(O que fazer):
De acordo com o texto sobre as saídas temporárias de presos, quantos dias dura, em regra, a saidinha em datas festivas?

(Texto de origem):
◆ ◆ ◆ ◆

As saídas temporárias em datas comemorativas e feriadas – conhecidas como saidinhas ou saidões de Natal, Dia das Mães etc. – são um benefício que costuma ser concedido aos presos do regime semiaberto pela Justiça com base na Lei de Execuções Penais.
O benefício só é concedido aos detentos que:
Tenham bom comportamento;
Não tenham praticado faltas graves no último ano;
Tenham cumprido parte da pena (1⁄6 para réus que estão cumprindo a 1ª condenação, e 1⁄4 para reincidentes).
Além disso, as unidades prisionais precisam avaliar se a saída cumpre os objetivos da pena da pessoa. A partir desses dados, o Ministério Público emite um parecer favorável ou contrário à saída temporária e o juiz ou a juíza da Vara de Execuções Penais decidem se concedem ou não o benefício.
A legislação atual permite que juízes autorizem as “saidinhas” a detentos do regime semiaberto para:
visitas à família
cursos profissionalizantes, de ensino médio e de ensino superior
e atividades de retorno do convívio social
Com as mudanças do pacote anticrime, em 2020, o preso condenado por crime hediondo com morte não tem mais direito a saída temporária, a não ser que tenham obtido o benefício antes da mudança da lei.
O projeto que pode ser voltado nesta terça acaba com as saídas para visitas e atividades de convívio social.
Em regra, a saidinha em datas festivas dura 7 dias e pode ser concedida 4 vezes no ano, com intervalo de 45 dias entre elas.
Os presos são proibidos de frequentar bares e casas noturnas —independente da hora— e devem ficar durante toda a noite no endereço informado à Justiça.
O benefício é revogado caso o preso cometa algum crime ou deixe de cumprir alguma das regras da saída.
Para que serve a saída temporária em datas comemorativas ou feriados?
A saída temporária existe para que o preso seja reintegrado à vida em sociedade de forma progressiva, aos poucos, durante o cumprimento da pena, argumenta o ex-secretário nacional de Políticas Penais do Ministério da Justiça e Segurança Pública, Rafael Velasco — substituído com a entrada do ministro Ricardo Lewandowski na pasta.
“As saídas temporárias fazem parte do processo de reintegração social do preso, de reaproximação familiar e social. Uma ressocialização para que o preso não seja lançado diretamente do cumprimento da pena no regime fechado para a sociedade sem chance de progressivamente ser reintegrado, como prevê o sistema”, disse ao g1, em janeiro de 2024.
Velasco disse, na ocasião, que é “oportuno debater” as saidinhas. “Mas tem que debater com seriedade, sem populismo, para resolver os problemas e não para ganhar voto ou clique”. Para o secretário, associar saidinhas ao aumento de crimes é “uma muleta argumentativa que não tem base em estudo”.
A desembargadora do Tribunal de Justiça de São Paulo, Ivana David avalia que o benefício pode ser aprimorado. A extinção, porém, seria um excesso, avalia ela.

◆ ◆ ◆ ◆

(Dados fornecidos):
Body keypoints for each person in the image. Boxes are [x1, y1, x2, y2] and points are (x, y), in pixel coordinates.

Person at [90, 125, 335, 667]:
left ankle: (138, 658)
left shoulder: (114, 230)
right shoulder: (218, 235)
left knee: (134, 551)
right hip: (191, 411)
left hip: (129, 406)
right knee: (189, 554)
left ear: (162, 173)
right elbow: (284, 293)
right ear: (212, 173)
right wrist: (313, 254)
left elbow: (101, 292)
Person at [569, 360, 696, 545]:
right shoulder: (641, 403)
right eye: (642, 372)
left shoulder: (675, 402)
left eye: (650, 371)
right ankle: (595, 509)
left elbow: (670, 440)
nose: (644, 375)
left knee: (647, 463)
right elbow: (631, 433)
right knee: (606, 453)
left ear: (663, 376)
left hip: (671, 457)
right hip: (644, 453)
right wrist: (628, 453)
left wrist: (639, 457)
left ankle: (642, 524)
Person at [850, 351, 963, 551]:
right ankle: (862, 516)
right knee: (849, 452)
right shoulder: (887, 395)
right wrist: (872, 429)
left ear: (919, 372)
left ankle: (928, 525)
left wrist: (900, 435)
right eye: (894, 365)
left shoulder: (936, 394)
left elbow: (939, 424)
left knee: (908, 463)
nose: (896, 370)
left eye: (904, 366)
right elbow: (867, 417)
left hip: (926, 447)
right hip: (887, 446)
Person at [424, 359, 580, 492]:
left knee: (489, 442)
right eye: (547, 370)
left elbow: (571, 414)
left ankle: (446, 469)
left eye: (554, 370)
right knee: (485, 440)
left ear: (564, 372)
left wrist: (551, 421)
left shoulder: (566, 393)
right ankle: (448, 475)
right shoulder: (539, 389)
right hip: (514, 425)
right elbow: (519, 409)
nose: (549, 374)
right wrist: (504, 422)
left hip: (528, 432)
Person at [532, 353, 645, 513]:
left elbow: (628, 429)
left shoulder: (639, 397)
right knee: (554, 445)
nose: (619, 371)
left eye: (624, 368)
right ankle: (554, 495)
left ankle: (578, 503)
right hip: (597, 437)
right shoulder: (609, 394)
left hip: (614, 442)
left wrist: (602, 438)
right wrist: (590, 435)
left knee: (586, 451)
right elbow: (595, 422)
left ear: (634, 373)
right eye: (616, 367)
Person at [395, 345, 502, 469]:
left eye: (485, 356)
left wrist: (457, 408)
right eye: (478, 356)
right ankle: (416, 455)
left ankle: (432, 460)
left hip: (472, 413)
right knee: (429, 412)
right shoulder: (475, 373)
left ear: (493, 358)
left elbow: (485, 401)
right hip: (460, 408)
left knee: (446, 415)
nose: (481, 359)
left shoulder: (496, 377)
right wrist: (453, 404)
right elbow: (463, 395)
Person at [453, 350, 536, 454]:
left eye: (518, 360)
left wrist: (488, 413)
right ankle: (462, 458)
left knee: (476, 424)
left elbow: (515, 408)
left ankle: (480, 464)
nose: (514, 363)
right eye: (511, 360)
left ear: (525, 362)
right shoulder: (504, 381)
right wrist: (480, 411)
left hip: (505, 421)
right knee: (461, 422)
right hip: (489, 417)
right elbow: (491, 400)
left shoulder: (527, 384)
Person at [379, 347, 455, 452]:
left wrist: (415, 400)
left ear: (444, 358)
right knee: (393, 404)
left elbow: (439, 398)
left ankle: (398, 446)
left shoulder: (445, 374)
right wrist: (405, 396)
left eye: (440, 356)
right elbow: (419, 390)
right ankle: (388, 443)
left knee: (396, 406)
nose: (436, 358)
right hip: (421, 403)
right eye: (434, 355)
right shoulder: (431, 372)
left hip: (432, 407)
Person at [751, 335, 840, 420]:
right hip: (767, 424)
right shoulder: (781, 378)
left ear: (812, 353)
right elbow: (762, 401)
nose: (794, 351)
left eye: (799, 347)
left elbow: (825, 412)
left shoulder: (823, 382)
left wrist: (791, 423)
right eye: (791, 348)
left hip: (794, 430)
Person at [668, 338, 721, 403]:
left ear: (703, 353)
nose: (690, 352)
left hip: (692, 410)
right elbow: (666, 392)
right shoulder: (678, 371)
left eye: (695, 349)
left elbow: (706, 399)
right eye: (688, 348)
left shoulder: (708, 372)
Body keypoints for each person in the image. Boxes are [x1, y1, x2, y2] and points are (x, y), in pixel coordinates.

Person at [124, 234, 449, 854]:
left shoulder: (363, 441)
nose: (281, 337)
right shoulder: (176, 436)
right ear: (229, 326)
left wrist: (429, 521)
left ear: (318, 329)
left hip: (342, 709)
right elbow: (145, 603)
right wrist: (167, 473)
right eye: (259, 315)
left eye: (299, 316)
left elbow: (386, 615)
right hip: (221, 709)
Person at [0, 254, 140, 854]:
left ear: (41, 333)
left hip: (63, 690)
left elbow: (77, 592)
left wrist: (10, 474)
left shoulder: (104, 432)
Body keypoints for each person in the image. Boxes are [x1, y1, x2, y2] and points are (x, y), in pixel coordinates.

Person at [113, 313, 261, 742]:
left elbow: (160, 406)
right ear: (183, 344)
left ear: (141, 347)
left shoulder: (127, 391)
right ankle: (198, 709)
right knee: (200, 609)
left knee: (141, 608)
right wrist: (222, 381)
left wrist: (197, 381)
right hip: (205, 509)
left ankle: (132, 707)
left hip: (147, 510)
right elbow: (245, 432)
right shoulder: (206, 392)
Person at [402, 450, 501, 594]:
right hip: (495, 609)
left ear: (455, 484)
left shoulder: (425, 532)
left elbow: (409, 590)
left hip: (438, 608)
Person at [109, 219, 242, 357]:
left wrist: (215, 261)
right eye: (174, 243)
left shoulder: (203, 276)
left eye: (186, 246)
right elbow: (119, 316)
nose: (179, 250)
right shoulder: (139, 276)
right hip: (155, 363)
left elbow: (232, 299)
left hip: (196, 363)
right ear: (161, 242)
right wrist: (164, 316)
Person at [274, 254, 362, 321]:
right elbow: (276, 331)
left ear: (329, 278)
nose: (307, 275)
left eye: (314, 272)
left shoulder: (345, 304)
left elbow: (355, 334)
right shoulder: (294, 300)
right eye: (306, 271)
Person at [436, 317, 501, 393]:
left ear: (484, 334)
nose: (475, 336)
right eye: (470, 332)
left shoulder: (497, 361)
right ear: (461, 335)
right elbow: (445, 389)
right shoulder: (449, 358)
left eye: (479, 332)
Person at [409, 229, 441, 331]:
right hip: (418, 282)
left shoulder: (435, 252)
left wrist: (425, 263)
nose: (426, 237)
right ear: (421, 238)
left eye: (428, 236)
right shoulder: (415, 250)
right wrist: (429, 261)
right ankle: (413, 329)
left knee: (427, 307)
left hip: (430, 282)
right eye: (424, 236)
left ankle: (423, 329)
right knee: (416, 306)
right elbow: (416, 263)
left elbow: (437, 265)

◆ ◆ ◆ ◆

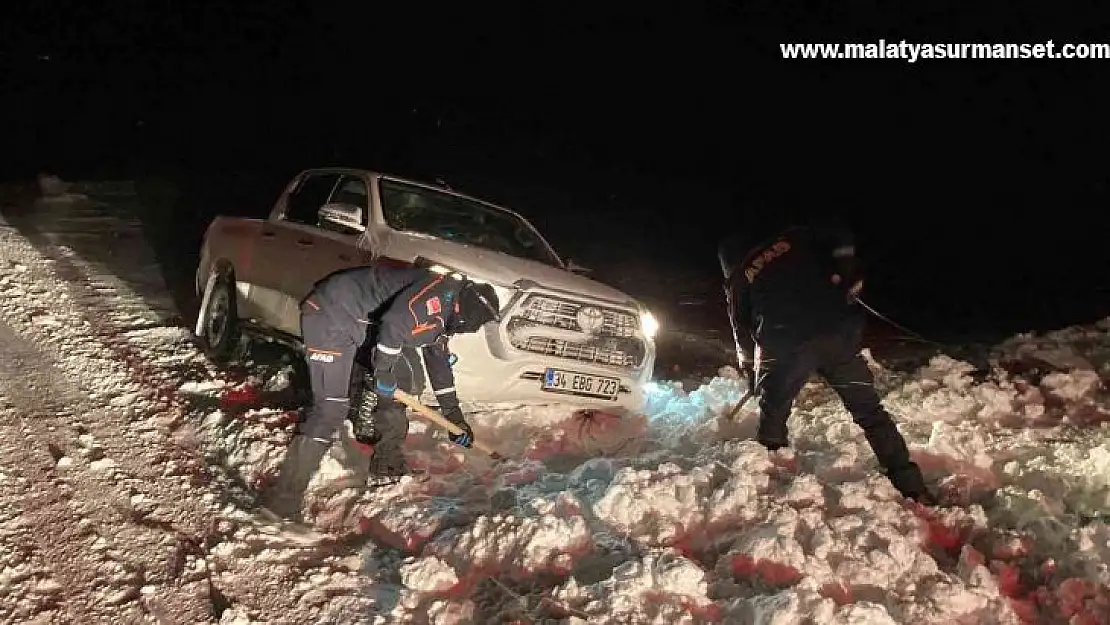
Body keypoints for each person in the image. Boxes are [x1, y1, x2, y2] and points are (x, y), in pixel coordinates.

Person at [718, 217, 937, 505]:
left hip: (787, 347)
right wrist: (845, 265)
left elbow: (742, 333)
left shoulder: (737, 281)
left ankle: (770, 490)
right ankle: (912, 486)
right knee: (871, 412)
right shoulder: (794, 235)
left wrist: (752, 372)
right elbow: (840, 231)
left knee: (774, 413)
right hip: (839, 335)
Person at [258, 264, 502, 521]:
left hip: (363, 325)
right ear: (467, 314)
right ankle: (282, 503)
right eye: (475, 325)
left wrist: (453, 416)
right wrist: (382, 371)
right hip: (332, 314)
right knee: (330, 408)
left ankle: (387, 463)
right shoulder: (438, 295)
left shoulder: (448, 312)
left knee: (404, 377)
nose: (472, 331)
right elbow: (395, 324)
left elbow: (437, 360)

◆ ◆ ◆ ◆

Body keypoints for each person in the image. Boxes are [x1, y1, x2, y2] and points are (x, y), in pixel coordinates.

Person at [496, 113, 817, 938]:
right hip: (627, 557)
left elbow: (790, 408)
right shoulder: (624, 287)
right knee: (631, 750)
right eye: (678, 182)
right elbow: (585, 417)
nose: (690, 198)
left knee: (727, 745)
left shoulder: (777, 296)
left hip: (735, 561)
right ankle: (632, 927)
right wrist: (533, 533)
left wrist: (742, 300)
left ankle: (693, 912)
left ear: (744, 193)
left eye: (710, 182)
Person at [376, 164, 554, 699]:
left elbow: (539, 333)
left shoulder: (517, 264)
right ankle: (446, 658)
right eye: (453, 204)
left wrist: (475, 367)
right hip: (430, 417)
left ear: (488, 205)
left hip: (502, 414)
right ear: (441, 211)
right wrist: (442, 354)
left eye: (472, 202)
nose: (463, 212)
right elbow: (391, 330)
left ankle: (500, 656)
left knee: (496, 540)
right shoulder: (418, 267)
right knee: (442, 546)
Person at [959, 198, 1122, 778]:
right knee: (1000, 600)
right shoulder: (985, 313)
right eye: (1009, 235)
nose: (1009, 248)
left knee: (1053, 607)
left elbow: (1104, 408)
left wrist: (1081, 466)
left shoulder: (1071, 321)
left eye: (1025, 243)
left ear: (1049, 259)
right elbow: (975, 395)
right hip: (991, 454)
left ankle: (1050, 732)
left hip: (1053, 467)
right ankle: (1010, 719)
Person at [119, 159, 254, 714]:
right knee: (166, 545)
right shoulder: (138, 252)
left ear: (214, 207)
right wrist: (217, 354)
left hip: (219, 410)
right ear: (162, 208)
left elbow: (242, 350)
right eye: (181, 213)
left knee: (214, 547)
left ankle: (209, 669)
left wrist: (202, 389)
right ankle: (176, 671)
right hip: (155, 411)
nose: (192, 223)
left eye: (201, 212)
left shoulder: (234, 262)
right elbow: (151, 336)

◆ ◆ ◆ ◆

(Resposta):
Em regra, dura 7 dias.